“No Man’s life liberty or property is safe while the legislature is in session”.

- attributed to NY State Judge Gideon Tucker



Monday, March 30, 2009

Henninger On The Anti-Business Democratic Party

I have always believed that the Congressional Democrats, once in power, would be incapable of stopping themselves from excess liberalism.

Nevermind that the country is far less liberal than they are. The Congressional liberals are pathological.

Last Thursday, the Wall Street Journal's Daniel Henninger wrote an excellent piece encapsulating this phenomenon entitled, "Democrats Bid Business Adieu." He wrote,

"The current version of the party has largely broken free of any understanding whatsoever of the private sector- how it works or what it needs to function.

But Democrats who work in real jobs rather than work for the mothership in Washington must recognize that the party''s obsessions are becoming ever less hospitable to a functioning economy, or Mr. Geithner's labors to that goal.

Put it this way: Imagine any of this generation's Democratic establishment taking a job at Procter & Gamble in Cincinnati as a middle-manager responsible for a division of employees and its annual profit and loss. It is wholly inconceivable. Or helping an owner of an auto-parts company manage through a real crisis. They wouldn't have a clue."

I briefly mentioned something along these lines this evening to a squash partner about whom I've written before. He is a New Jersey-born, liberal Democratic lawyer. When I broached the subject of the inadvisability of a professional political class, he didn't quite get my point.

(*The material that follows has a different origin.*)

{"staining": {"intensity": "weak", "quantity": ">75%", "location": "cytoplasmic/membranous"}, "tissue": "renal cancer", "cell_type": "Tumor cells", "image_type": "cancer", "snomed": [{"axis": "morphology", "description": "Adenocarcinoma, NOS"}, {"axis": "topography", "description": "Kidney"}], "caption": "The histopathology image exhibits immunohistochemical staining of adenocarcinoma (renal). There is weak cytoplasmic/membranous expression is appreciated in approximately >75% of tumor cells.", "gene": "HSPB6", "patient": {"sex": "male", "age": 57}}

He is too liberal, and too far gone.

As Henninger observes,

"A Democratic Party that was always anti-Wall Street is becoming anti-Main Street."

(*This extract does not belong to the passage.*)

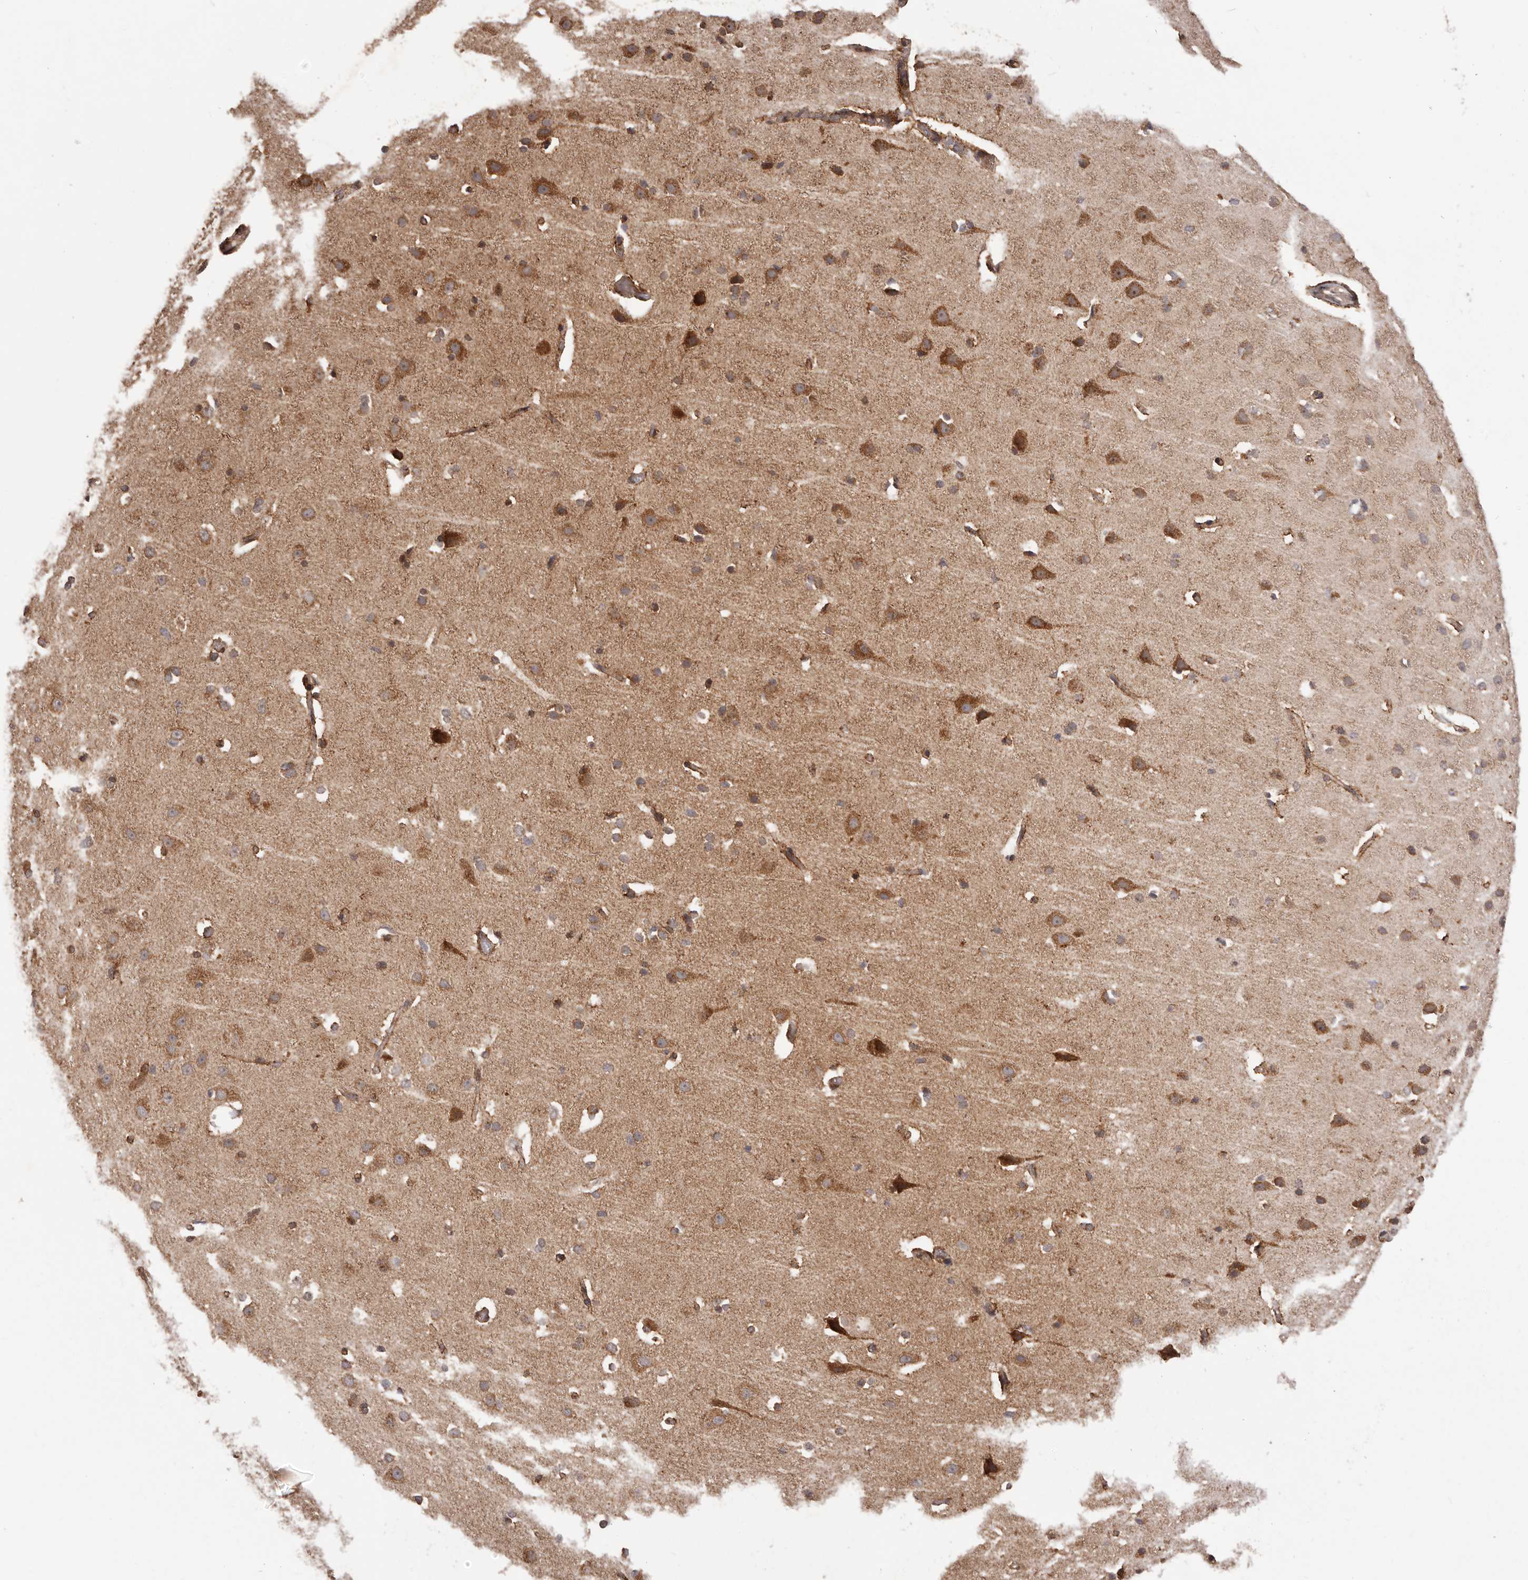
{"staining": {"intensity": "moderate", "quantity": ">75%", "location": "cytoplasmic/membranous"}, "tissue": "cerebral cortex", "cell_type": "Endothelial cells", "image_type": "normal", "snomed": [{"axis": "morphology", "description": "Normal tissue, NOS"}, {"axis": "topography", "description": "Cerebral cortex"}], "caption": "Protein staining by immunohistochemistry (IHC) reveals moderate cytoplasmic/membranous positivity in about >75% of endothelial cells in unremarkable cerebral cortex.", "gene": "CHRM2", "patient": {"sex": "male", "age": 34}}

He then closes with the passage,

"Some of Mr. Obama's supporters need to reboot their vision. They did not sign on just to him, but to him and his party. That party is creating a world of its own, a world being drained of oxygen for the kind of people who build the nation's economy."

After Reagan, I didn't think we'd every sink to this low point again. Neither did most of my friends, who are, of course, conservative. But we have.

I guess America will have to endure several years of this serious political miscalculation, and its tragic, real negative economic consequences, before we come to our collective senses. Until then, it's going to be a very rough ride.